To be sure, while March 10 is not the earliest breach in the 40°C threshold, the area that breached the threshold on the day is far bigger than the area covered by the first breach in other years when it happened early. Around 2.1% of India’s area breached the threshold on March 10 this year (which increased to 2.6% on March 11). The highest area the 10 earliest breaches of the threshold covered (other than 2025) was 1.1%. This happened in 2009 when the breach happened on March 3.
Clearly, the 40°C breach is unusual in more ways than one this year. This is in line with long-term trends. For example, the 10-year rolling average of the first day of breach has decreased from 92nd day of the year (or April 2) in the decade ending 1960 to 75th day of the year in the decade ending 2025 (or March 16). In other words, the breach is now recorded 17 days earlier than it did in the 1950s. HT discussed this trend in detail in 2023. Not only does the breach happen earlier in the year than in the past, the last day on which the breach happens also now comes later than in the past. As expected, the number of days on which the breach happens over the course of the year has also increased.

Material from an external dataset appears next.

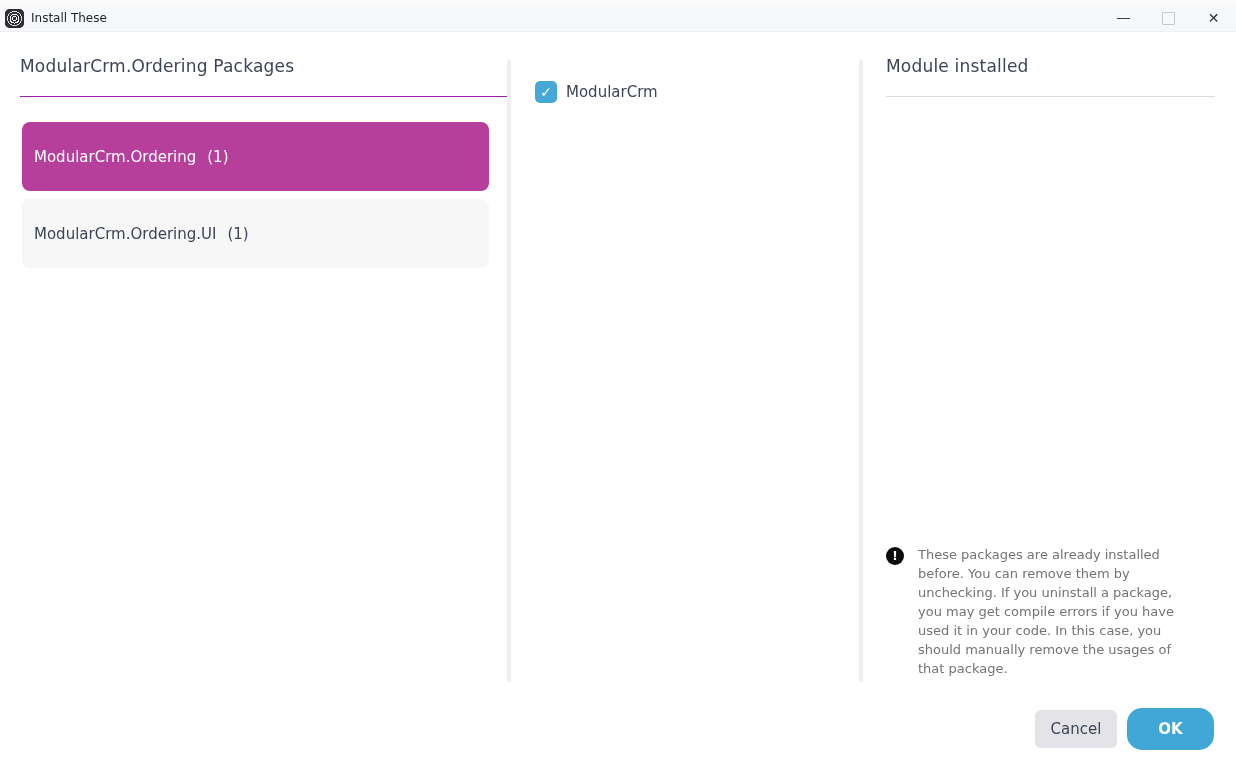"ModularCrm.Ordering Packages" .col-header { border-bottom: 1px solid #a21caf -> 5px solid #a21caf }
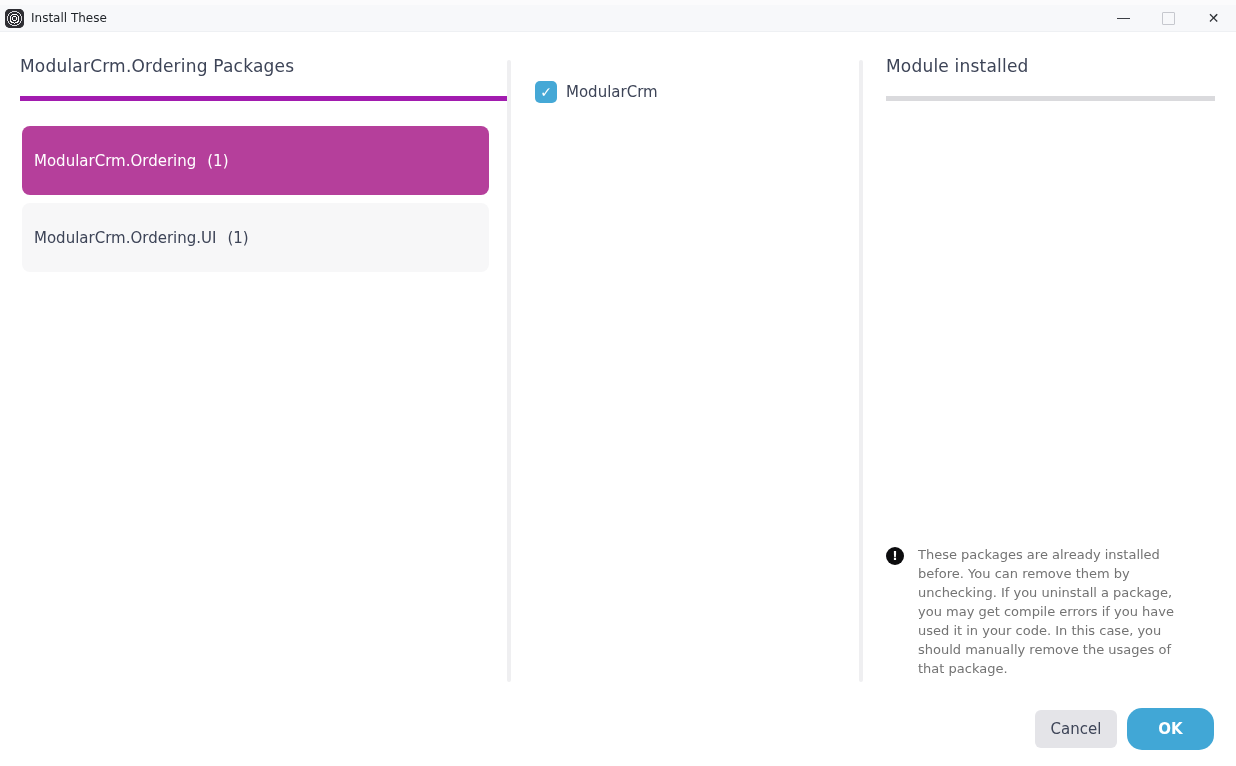"Module installed" div.col-header { text: Module installed -> Already packages }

To be sure, the results described above must be read with the fact that IMD’s gridded data set gives the maximum temperature for an area of dimension 1° x 1° (roughly 100 km x 100 km). This means that an isolated place breaching the threshold because of hyper-local factors – such as a heat island effect produced by concretisation – may not get recorded in this data set. However, that also allows one to look at broader trends in weather over time rather than the impact of local factors. This broad trend is in line with long-term warming. A temperature threshold associated with the unpleasant warmth of an Indian summer now comes earlier and stays longer.